Qui es-tu Yann Andréa ?¹ vient d’être publié, par celui qui est resté un ami, Thierry Soulard, malgré les années, les séparations et les douleurs. Pour la première fois, un vrai tribut lui est enfin consacré. À ce jeune homme jamais complètement égaré, mais qui le 3 mars 1996² ravit aux ténèbres, son insatiable épouvante.  À la lecture de cet ouvrage, on comprend tout : l’immense élégance de Yann Andréa, sa personnalité et sa sensibilité hors du commun. Son impénétrable mystère se meut, page à page, en un personnage à la mesure et à la force de celle à qui il consacra, jusqu’à son dernier souffle, ce nom auquel il avait cédé, sans plier.

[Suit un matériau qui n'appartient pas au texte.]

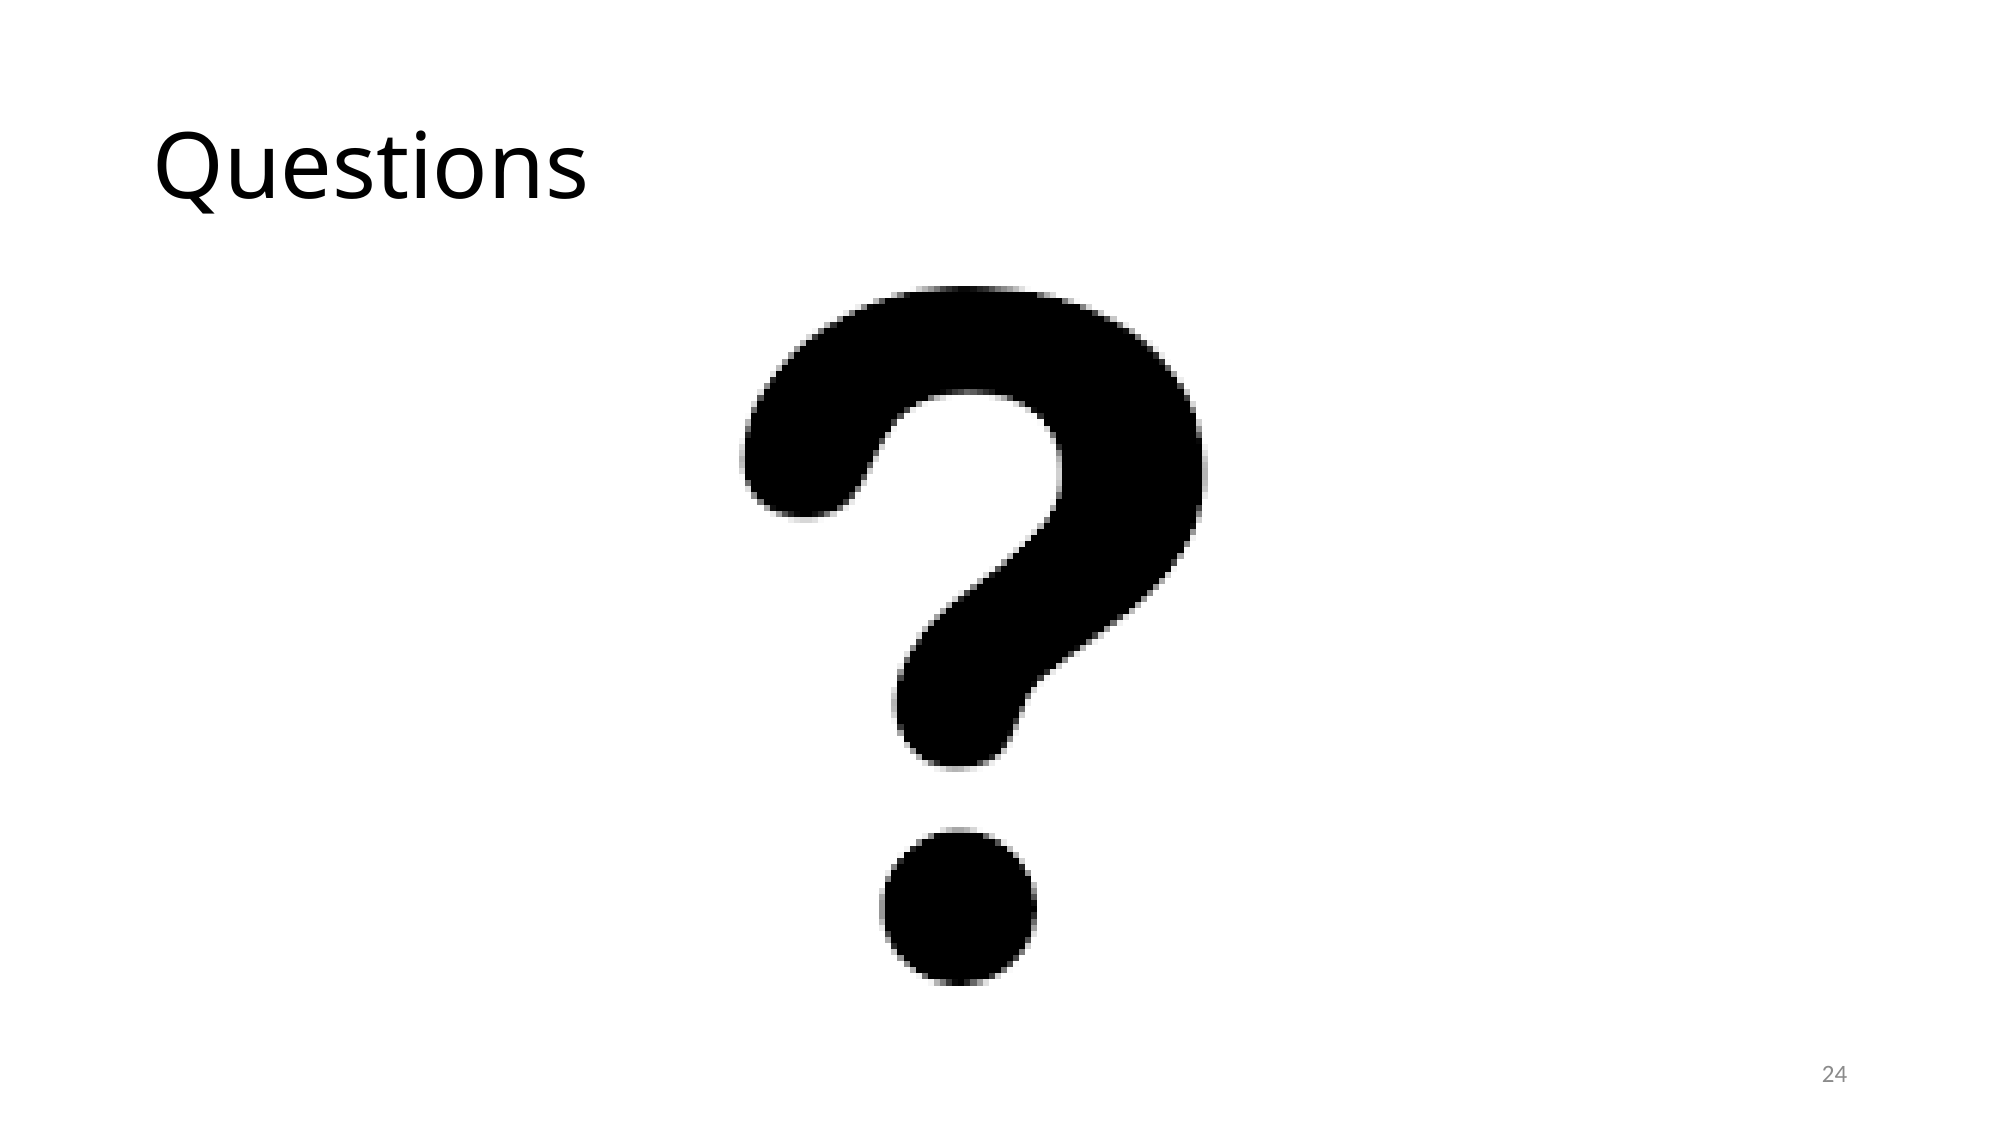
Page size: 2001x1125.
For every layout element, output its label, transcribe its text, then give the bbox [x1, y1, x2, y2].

title Questions [137, 59, 1863, 278]
slide_number 24 [1412, 1042, 1863, 1103]
picture [624, 286, 1324, 986]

« Tu t’émerveillais de la vie, des personnes que tu croisais, des contradictions que tu relevais chez les uns, chez les autres. Tu aimais les gens dans le cours ordinaire de leur existence. Tu savais voir au de-delà de toute apparence… » Thierry Soulard

Alors, tout s’éclaire soudain, la perspicacité de ses pensées jaillit comme d’insurpassables fulgurances, et sa présence se fait absolue, pour que l’écriture toute puissante de Marguerite Duras rejoigne sans nulle digue, ni obstacle l’esprit du monde « Je relis encore une fois la page 9 et dans l’espace blanc qui cerne le papier je découvre l’infini du mot aimer à l’endroit d’un affleurement entre deux phrases. »³ Don votif que l’immense Yann Andréa a fait à un dieu humain et dont Thierry Soulard nous livre le portrait dans toute son émotion. Pour que l’amant et l’amante demeurent désormais tous deux « d’une immuable royauté »³.

Daniella Pinkstein
Écrivaine, philologue, spécialiste des minorités en Europe centrale, 
auteure de Que cherchent-ils au Ciel, tous ces aveugles aux Editions M.E.O (2015)

¹Qui es-tu Yann Andréa ? de Thierry Soulard (Éditions des Busclats, 2017)
²Jour de la mort de Marguerite Duras.